Скульптура была его любимым и характерным искусством, потому что она - главное искусство формы. Он никогда не раскрашивал свои статуи, считая, что формы достаточно; даже в бронзе было слишком много цвета для него, и он ограничил свою скульптуру мрамором.68 Все, что он рисовал или строил, было скульптурным, вплоть до купола Святого Петра. Он потерпел неудачу как архитектор (за исключением возвышенного купола), потому что с трудом мог представить себе здание иначе, чем в терминах и пропорциях человеческого тела, и едва ли мог допустить, чтобы оно было чем-то большим, чем вместилищем статуй; он хотел покрыть все поверхности, вместо того чтобы сделать поверхности элементом формы.
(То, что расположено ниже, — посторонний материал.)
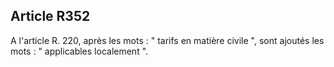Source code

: Article R352
----
A l'article R. 220, après les mots : " tarifs en matière civile ", sont ajoutés
les mots : " applicables localement ".
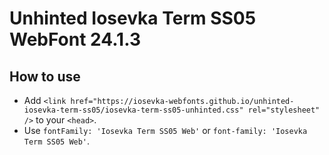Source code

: # Unhinted Iosevka Term SS05 WebFont 24.1.3

## How to use

- Add `<link href="https://iosevka-webfonts.github.io/unhinted-iosevka-term-ss05/iosevka-term-ss05-unhinted.css" rel="stylesheet" />` to your `<head>`.
- Use `fontFamily: 'Iosevka Term SS05 Web'` or `font-family: 'Iosevka Term SS05 Web'`.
Скульптура была для него лихорадкой; мрамор, думал он, упрямо скрывал тайну, которую он был полон решимости выведать; но тайна была в нем самом и была слишком сокровенной для полного раскрытия. Донателло немного помог ему, делла Кверча - больше, греки - меньше, в борьбе за то, чтобы придать внутреннему видению внешнюю форму. Он был согласен с греками, посвящая большую часть своего искусства телу, оставляя лица обобщенными и почти стереотипными, как в женских фигурах на гробницах Медичи; но он никогда не достигал - его характер не позволял ему заботиться о бесстрастном покое греческой скульптуры до эллинистической эпохи. Ему не подходили формы, не выражающие чувств. Ему не хватало классической сдержанности и чувства меры; он делал плечи слишком широкими для головы, туловище - слишком могучим для конечностей, а конечности - узловатыми, как будто все люди и боги были борцами, напряженными в схватках. Следует признать, что в этих драматических преувеличениях усилий и эмоций родилось искусство маньеристов и барокко.